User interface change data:
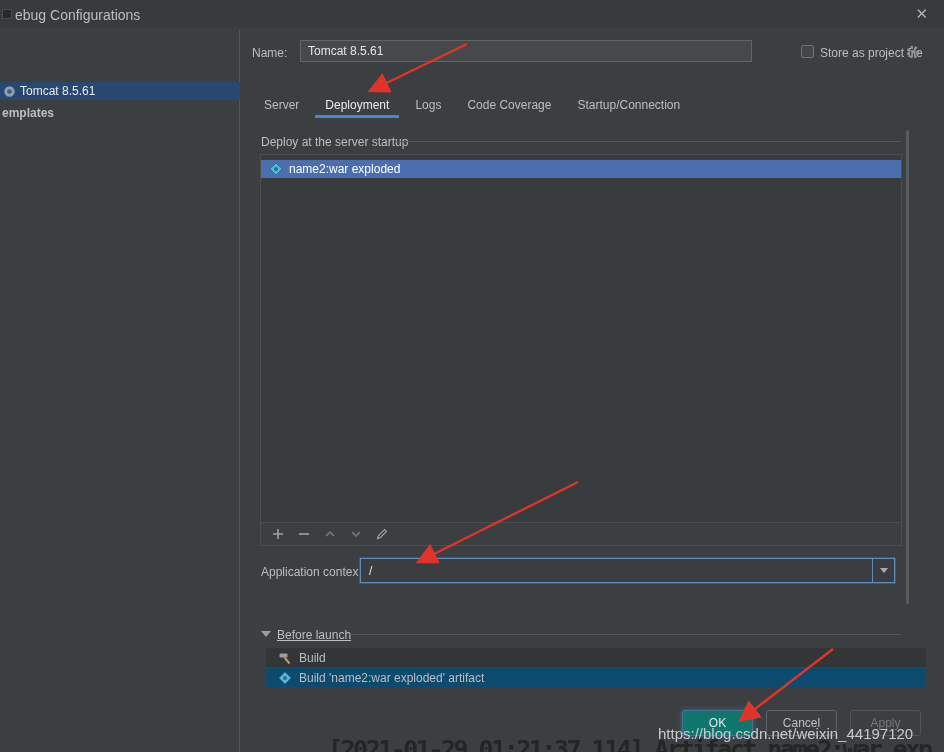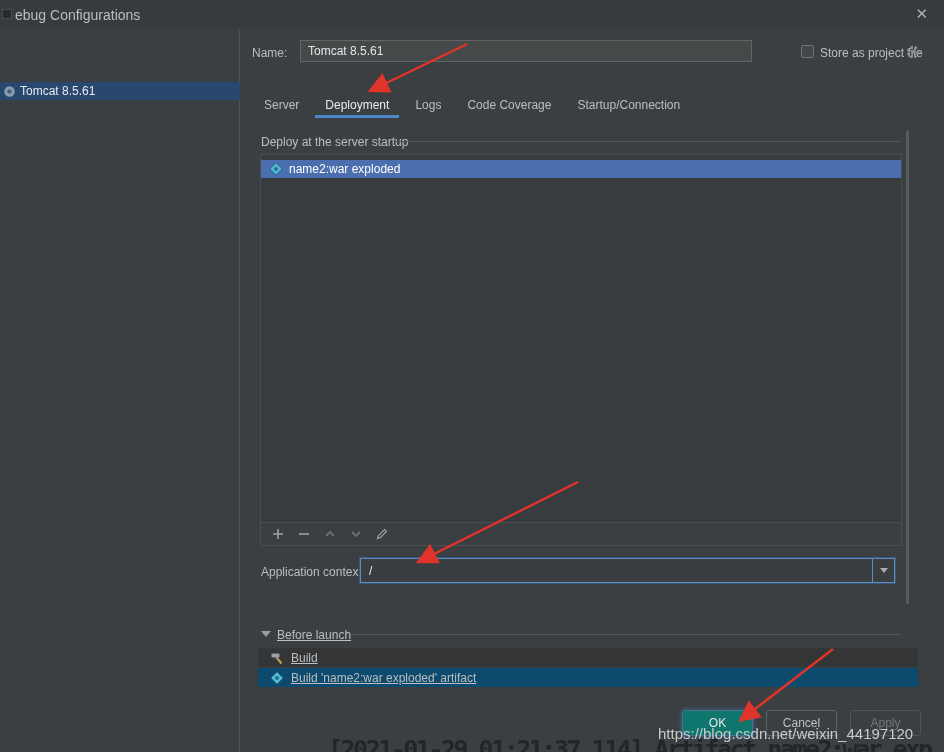"emplates" div.tree-item { html: none -> <div>emplates</div> }
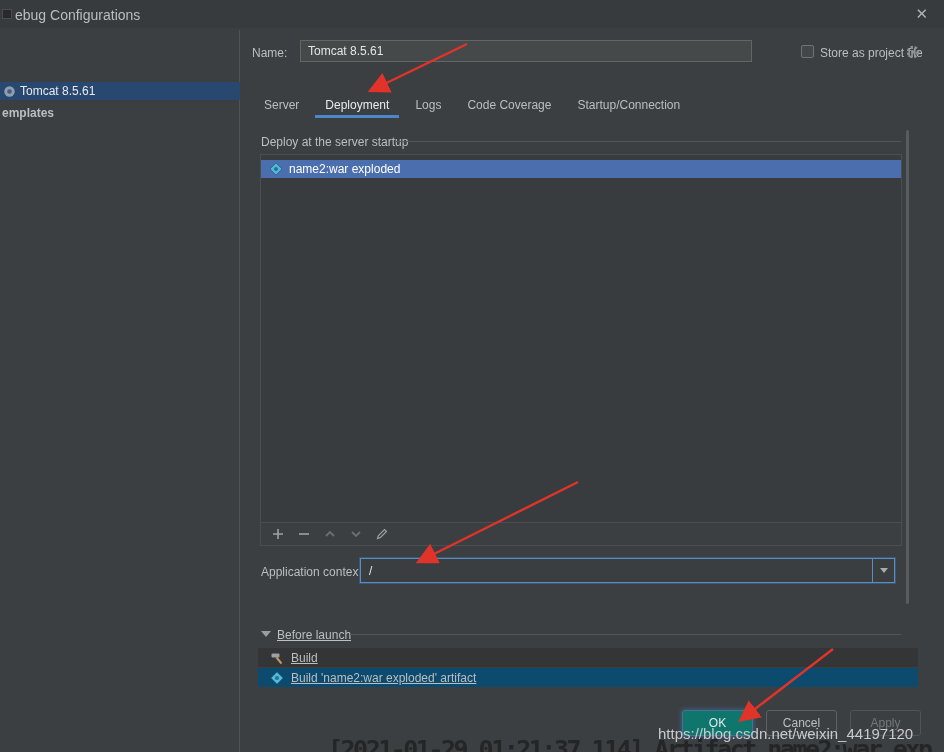"Build" .bl-row { left: 258px -> 266px; text-decoration: underline -> none }
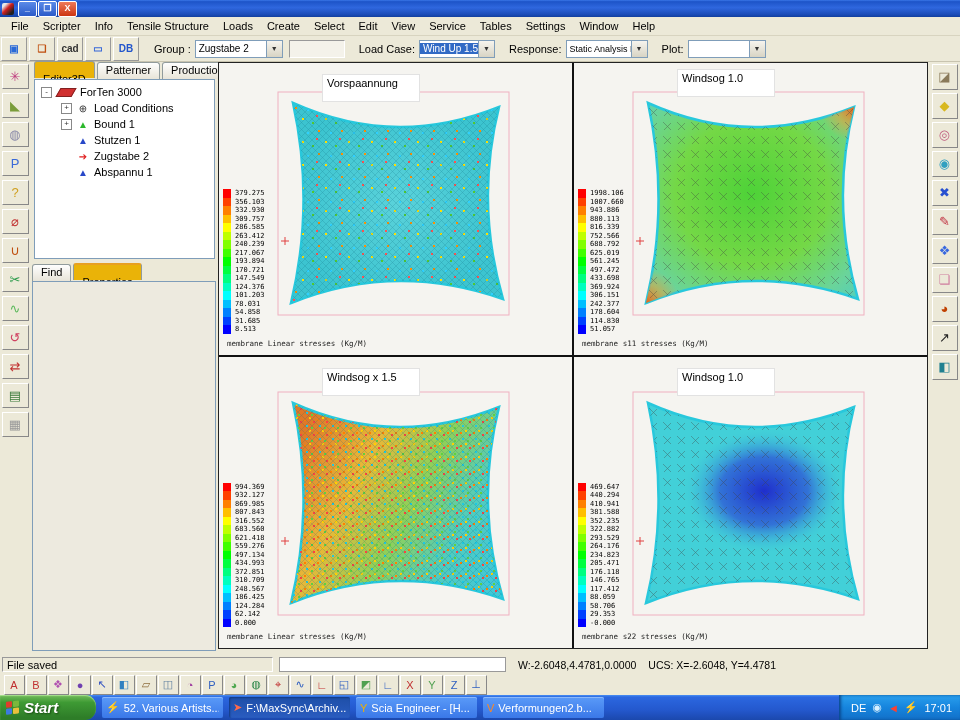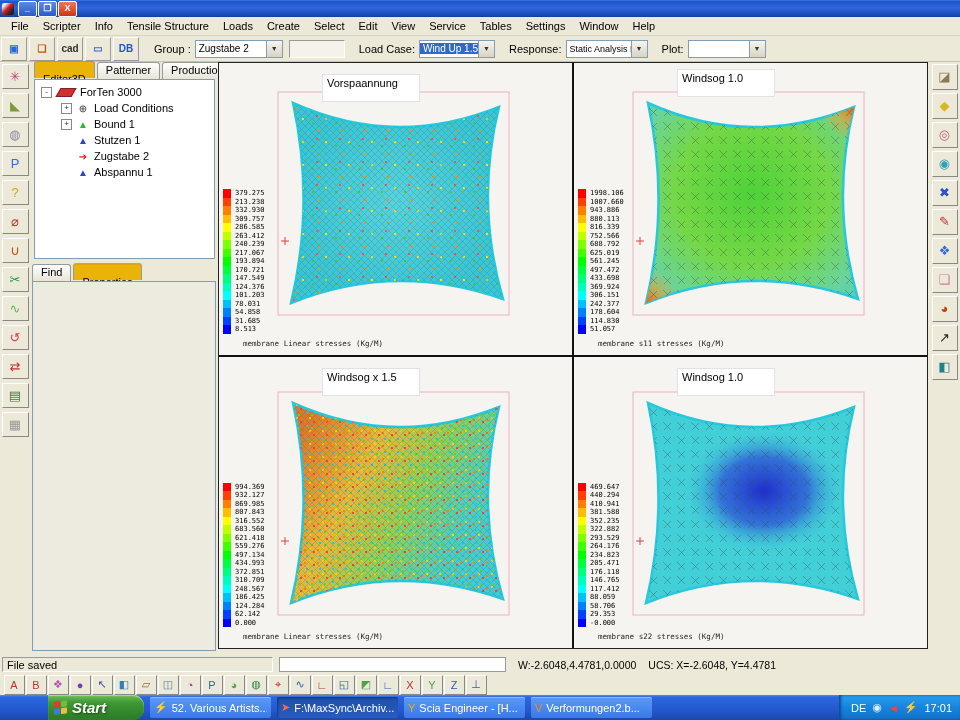"213.238" div.lg-val { text: 213.238 -> 356.103 }
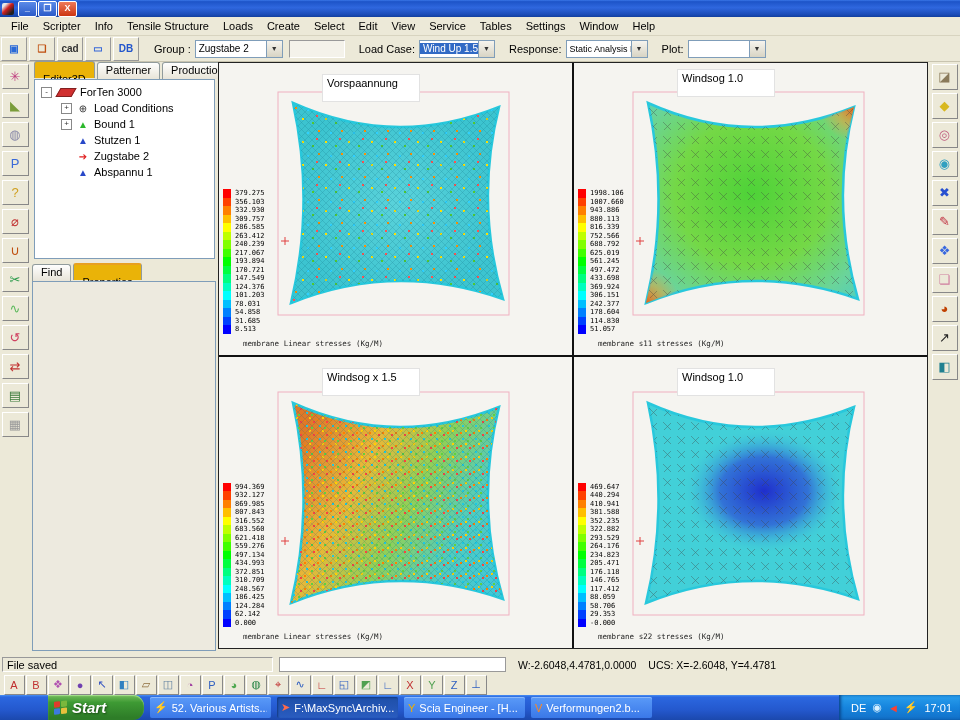"membrane Linear stresses (Kg/M)" .vp-caption { margin-left: 16px -> none }
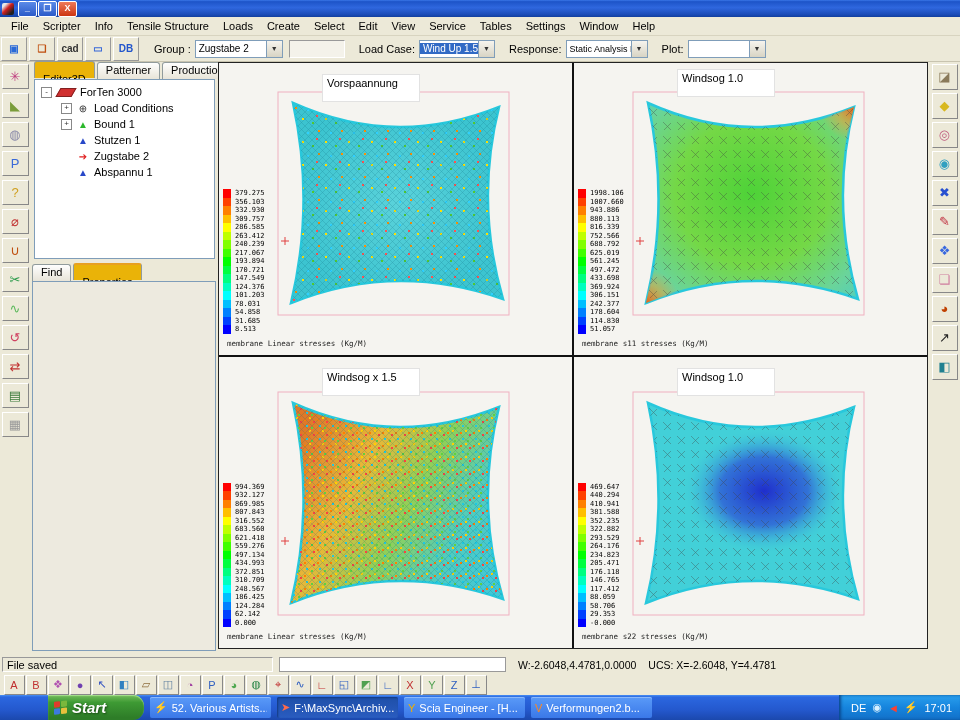"Start" .startbtn { margin-left: 48px -> none }
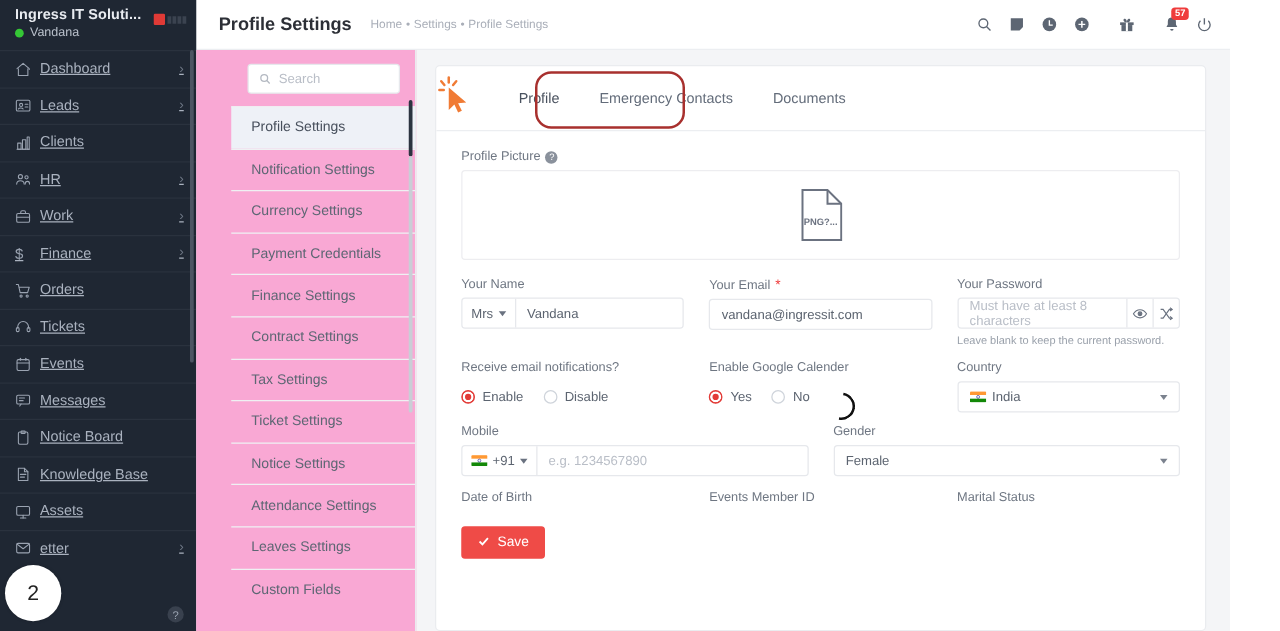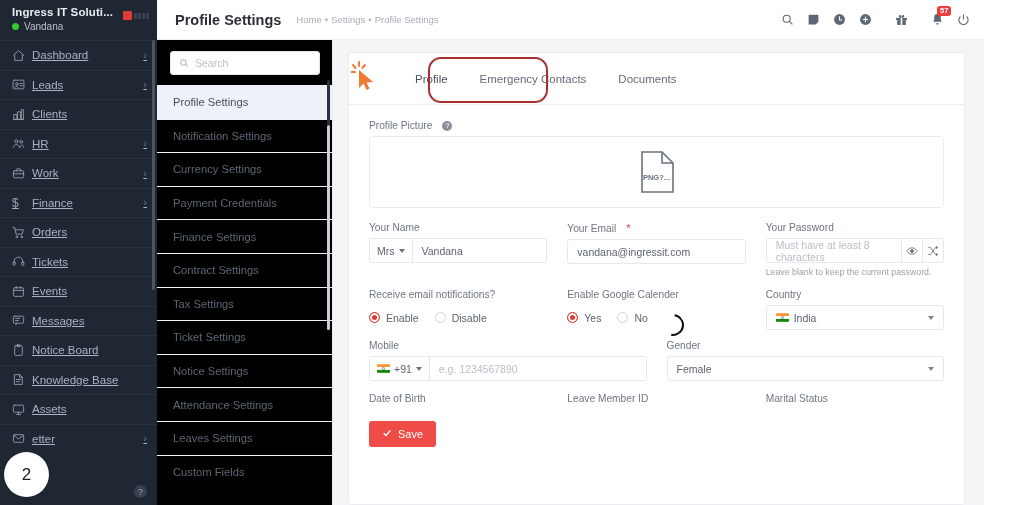"Search" .settings-nav { background: #000000 -> #f9a8d4; padding-left: none -> 28px }
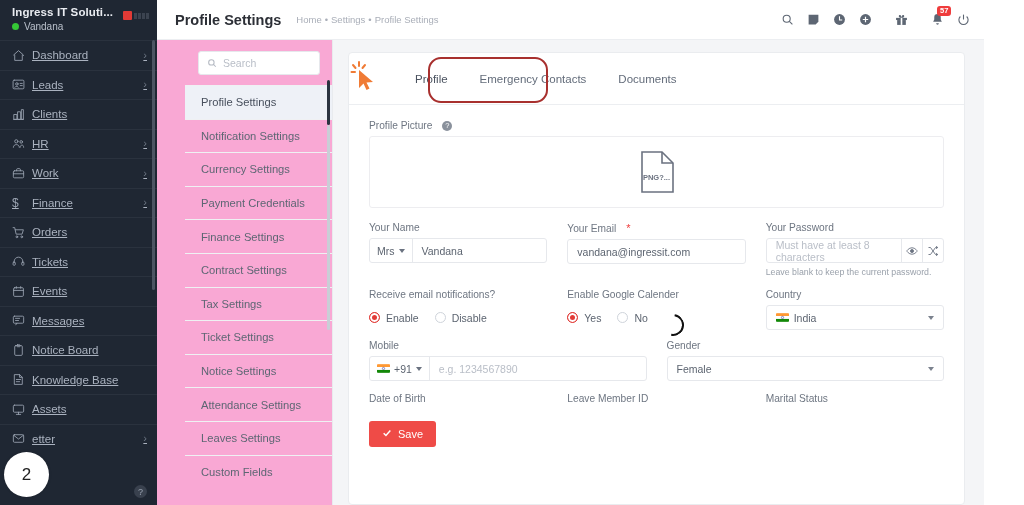"Profile Picture" .fld-label { gap: 10px -> 4px }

### What needs to be done
With no pictures included, write out the entries exactly.

### Task output
"emplates" div.tree-item { html: none -> <div>emplates</div> }
"Build" .bl-row { left: 258px -> 266px; text-decoration: underline -> none }
"213.238" div.lg-val { text: 213.238 -> 356.103 }
"membrane Linear stresses (Kg/M)" .vp-caption { margin-left: 16px -> none }
"Start" .startbtn { margin-left: 48px -> none }
"Search" .settings-nav { background: #000000 -> #f9a8d4; padding-left: none -> 28px }
"Profile Picture" .fld-label { gap: 10px -> 4px }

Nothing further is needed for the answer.